Filter benchmarks by label
Section titled “Filter benchmarks by label”URI: evalhub://benchmarks?label={tag}
Filter benchmarks by tag. The label parameter can be repeated for AND-style filtering — all specified labels must match.
Examples:
evalhub://benchmarks?label=safety— benchmarks tagged “safety”evalhub://benchmarks?label=rag&label=reasoning— benchmarks tagged both “rag” and “reasoning”
Collections
Section titled “Collections”List all collections
Section titled “List all collections”URI: evalhub://collections
Returns all pre-defined benchmark collections.
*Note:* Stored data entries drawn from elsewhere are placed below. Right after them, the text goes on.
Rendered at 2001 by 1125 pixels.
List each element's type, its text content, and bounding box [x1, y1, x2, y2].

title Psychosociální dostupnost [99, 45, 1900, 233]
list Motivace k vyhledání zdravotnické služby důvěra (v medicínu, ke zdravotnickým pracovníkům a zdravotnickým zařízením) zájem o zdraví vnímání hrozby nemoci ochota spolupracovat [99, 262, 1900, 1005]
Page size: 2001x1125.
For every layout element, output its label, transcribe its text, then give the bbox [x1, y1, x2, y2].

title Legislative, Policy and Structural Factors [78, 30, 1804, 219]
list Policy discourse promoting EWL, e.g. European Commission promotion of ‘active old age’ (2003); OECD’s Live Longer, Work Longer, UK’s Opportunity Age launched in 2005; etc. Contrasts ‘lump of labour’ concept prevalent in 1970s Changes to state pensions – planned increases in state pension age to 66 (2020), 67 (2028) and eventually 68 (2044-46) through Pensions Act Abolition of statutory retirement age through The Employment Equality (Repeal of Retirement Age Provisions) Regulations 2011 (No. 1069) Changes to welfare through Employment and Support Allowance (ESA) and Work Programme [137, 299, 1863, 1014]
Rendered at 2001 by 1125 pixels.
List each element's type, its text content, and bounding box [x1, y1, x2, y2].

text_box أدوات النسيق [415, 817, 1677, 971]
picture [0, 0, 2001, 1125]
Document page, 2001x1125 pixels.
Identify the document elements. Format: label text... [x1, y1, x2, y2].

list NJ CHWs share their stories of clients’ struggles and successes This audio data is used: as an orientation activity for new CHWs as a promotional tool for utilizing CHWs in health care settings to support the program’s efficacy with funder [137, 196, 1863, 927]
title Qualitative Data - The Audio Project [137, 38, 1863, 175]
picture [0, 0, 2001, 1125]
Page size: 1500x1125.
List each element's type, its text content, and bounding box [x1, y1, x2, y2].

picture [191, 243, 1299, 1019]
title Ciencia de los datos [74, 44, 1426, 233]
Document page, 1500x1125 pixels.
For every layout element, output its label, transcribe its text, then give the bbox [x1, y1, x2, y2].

[ { "resource": { "id": "safety-and-fairness-v1", "created_at": "2026-05-01T12:00:00Z", "updated_at": "2026-05-10T08:30:00Z" }, "name": "Safety and Fairness v1", "description": "Safety and bias evaluation benchmarks", "category": "safety", "agent": { "evaluates": ["safety", "fairness", "bias", "toxicity", "ethics", "truthfulness"], "summary": "Comprehensive safety and fairness suite covering toxicity, bias, truthfulness, and ethics", "complements": ["garak", "toxicity-and-ethical-principles"], "hints": [ "Runs 6 benchmarks across truthfulness, toxicity, gender bias, social bias, and ethics", "Overall pass threshold is 0.758" ], "result_interpretation": [ "Aggregate score is a weighted average across all benchmarks, higher is better" ] } }, { "resource": { "id": "leaderboard-v2", "created_at": "2026-05-01T12:00:00Z", "updated_at": "2026-05-10T08:30:00Z" }, "name": "Leaderboard v2", "description": "Standard leaderboard benchmarks", "category": "general" }]Get a collection by ID
Section titled “Get a collection by ID”URI: evalhub://collections/{id}
Example: evalhub://collections/leaderboard-v2
Returns the collection with its full benchmark list and configuration.
List all jobs
Section titled “List all jobs”URI: evalhub://jobs
Returns all evaluation jobs. Supports pagination.
Query parameters:
| Parameter | Type | Description |
|---|---|---|
limit | integer | Maximum items to return (1–2000, default 100) |
offset | integer | Number of items to skip |
Example: evalhub://jobs?limit=20&offset=0
Filter jobs by status
Section titled “Filter jobs by status”URI: evalhub://jobs?status={status}
| Status | Description |
|---|---|
pending | Queued, waiting to start |
running | Currently executing |
completed | All benchmarks finished |
failed | One or more benchmarks failed |
cancelled | Cancelled by user |
partially_failed | Some benchmarks succeeded, others failed |
Examples:
evalhub://jobs?status=running— all currently running jobsevalhub://jobs?status=completed&limit=10— last 10 completed jobs
Get a job by ID
Section titled “Get a job by ID”URI: evalhub://jobs/{id}
Example: evalhub://jobs/job-a1b2c3d4
Returns full job details including state, progress, per-benchmark status, and timestamps.
Server metadata
Section titled “Server metadata”Server version
Section titled “Server version”URI: evalhub://server/version
Returns server version and build information.
{ "version": "0.4.0", "git_hash": "d2c6d42", "build_date": "2026-05-20T12:00:00Z", "go_version": "go1.25.9", "os": "linux", "arch": "amd64", "mcp_library": "github.com/modelcontextprotocol/go-sdk", "mcp_library_version": "0.2.0"}Autocompletion
Section titled “Autocompletion”The MCP server provides autocompletion for resource URI parameters. MCP clients that support completions will suggest valid IDs when you type resource URIs:
- Provider IDs — when typing
evalhub://providers/{id} - Benchmark IDs — when typing
evalhub://benchmarks/{id} - Collection IDs — when typing
evalhub://collections/{id} - Job IDs — when typing
evalhub://jobs/{id} - Status values — when typing
evalhub://jobs?status= - Labels — when typing
evalhub://benchmarks?label=
Completions are cached for 30 seconds and support partial matching.